President Barack Obama recently complained that Turkey could be doing “more” to stop the influx of “militants” into Syria. Turkey certainly could! Turkey has a long border with Syria, but it’s sealed. I’ve driven alongside it. In some areas, there are minefields everywhere.
Turkey has a world-class army—the second-largest in NATO—and could obliterate ISIS from the face of the earth if it wanted. If Syria’s Kurds can make headway into ISIS-held territory with just a ragtag militia, Turkey could liberate the Syrian population from Bashar al-Assad, Hezbollah, and ISIS simultaneously.
We should not expect Turkey to do this, but Erdogan won’t even shore up that border.
“You should understand something,” a Turkish smuggler said to Jamie Dettmer at the Daily Beast. “It isn’t hard to cross into the caliphate [ISIS-held territory], but go further west or east into Kurdish territory, then it gets much harder to evade the Turkish military and cross the border. Even the birds can’t come from there; and our birds can’t go there.”

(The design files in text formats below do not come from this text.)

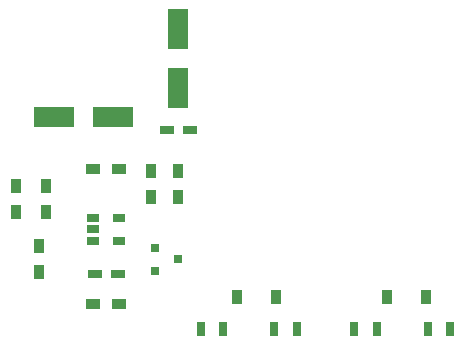
<source format=gbr>
G04 #@! TF.FileFunction,Paste,Top*
%FSLAX46Y46*%
G04 Gerber Fmt 4.6, Leading zero omitted, Abs format (unit mm)*
G04 Created by KiCad (PCBNEW 4.0.5+dfsg1-4) date Tue Jul 17 10:21:43 2018*
%MOMM*%
%LPD*%
G01*
G04 APERTURE LIST*
%ADD10C,0.100000*%
%ADD11R,1.200000X0.750000*%
%ADD12R,3.500120X1.800860*%
%ADD13R,0.910000X1.220000*%
%ADD14R,0.800100X0.800100*%
%ADD15R,0.900000X1.200000*%
%ADD16R,1.200000X0.900000*%
%ADD17R,1.060000X0.650000*%
%ADD18R,1.800860X3.500120*%
%ADD19R,0.700000X1.300000*%
G04 APERTURE END LIST*
D10*
D11*
X69530000Y-102870000D03*
X67630000Y-102870000D03*
D12*
X64175640Y-89535000D03*
X69174360Y-89535000D03*
D13*
X95615000Y-104775000D03*
X92345000Y-104775000D03*
X82915000Y-104775000D03*
X79645000Y-104775000D03*
D11*
X73726000Y-90678000D03*
X75626000Y-90678000D03*
D14*
X72659240Y-100650000D03*
X72659240Y-102550000D03*
X74658220Y-101600000D03*
D15*
X60960000Y-95420000D03*
X60960000Y-97620000D03*
X62865000Y-102700000D03*
X62865000Y-100500000D03*
X63500000Y-95420000D03*
X63500000Y-97620000D03*
D16*
X69680000Y-105410000D03*
X67480000Y-105410000D03*
X67480000Y-93980000D03*
X69680000Y-93980000D03*
D15*
X72390000Y-96350000D03*
X72390000Y-94150000D03*
X74676000Y-94150000D03*
X74676000Y-96350000D03*
D17*
X67480000Y-98110000D03*
X67480000Y-99060000D03*
X67480000Y-100010000D03*
X69680000Y-100010000D03*
X69680000Y-98110000D03*
D18*
X74676000Y-87081360D03*
X74676000Y-82082640D03*
D19*
X97700000Y-107500000D03*
X95800000Y-107500000D03*
X91450000Y-107500000D03*
X89550000Y-107500000D03*
X84700000Y-107500000D03*
X82800000Y-107500000D03*
X78450000Y-107500000D03*
X76550000Y-107500000D03*
M02*

</source>
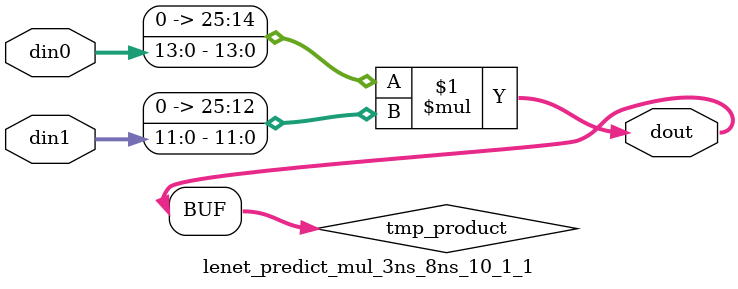
<source format=v>

`timescale 1 ns / 1 ps

  module lenet_predict_mul_3ns_8ns_10_1_1(din0, din1, dout);
parameter ID = 1;
parameter NUM_STAGE = 0;
parameter din0_WIDTH = 14;
parameter din1_WIDTH = 12;
parameter dout_WIDTH = 26;

input [din0_WIDTH - 1 : 0] din0; 
input [din1_WIDTH - 1 : 0] din1; 
output [dout_WIDTH - 1 : 0] dout;

wire signed [dout_WIDTH - 1 : 0] tmp_product;










assign tmp_product = $signed({1'b0, din0}) * $signed({1'b0, din1});











assign dout = tmp_product;







endmodule

</source>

Turkey is not Iraq. It is 1,000 years ahead of Iraq. It is a serious and capable nation, the opposite of incompetent. It’s not an accident or a coincidence that ISIS can replenish its ranks over the Turkish border while the Kurds can’t. If Erdogan can stop Kurds from the crossing that border, he can stop ISIS from crossing that border. Refusing to do so is a choice.
He is not a state sponsor of terrorism. He is not championing ISIS, nor is he on side with them ideologically. He is not their patron or armorer. But he is letting one of our worst enemies grow stronger while stomping on one of our greatest allies.
We seem to be reaching the end of a road.
NATO was formed as an anti-Russian bulwark during the Cold War, and ever since the collapse of the Soviet Union many have wondered if the alliance has outlived its usefulness. That question has been put to bed to an extent with Russian malfeasance in Georgia and Ukraine, but it’s becoming clearer by the year that Turkey’s membership in NATO is a vestige of an era that expired a long time ago.
Diplomats and heads of state are often to last to notice tectonic geopolitical shifts. They’ve spent years, even decades, forming relationships with their foreign counterparts. Institutions are cumbersome, bureaucratic, slow. They cruise on inertia. They have invested so much for so long. But we are where we are.
When the White House, Congress, the State Department, and our genuine allies in Europe are finally willing to face this—and they will be—Turkey should expect to be treated accordingly.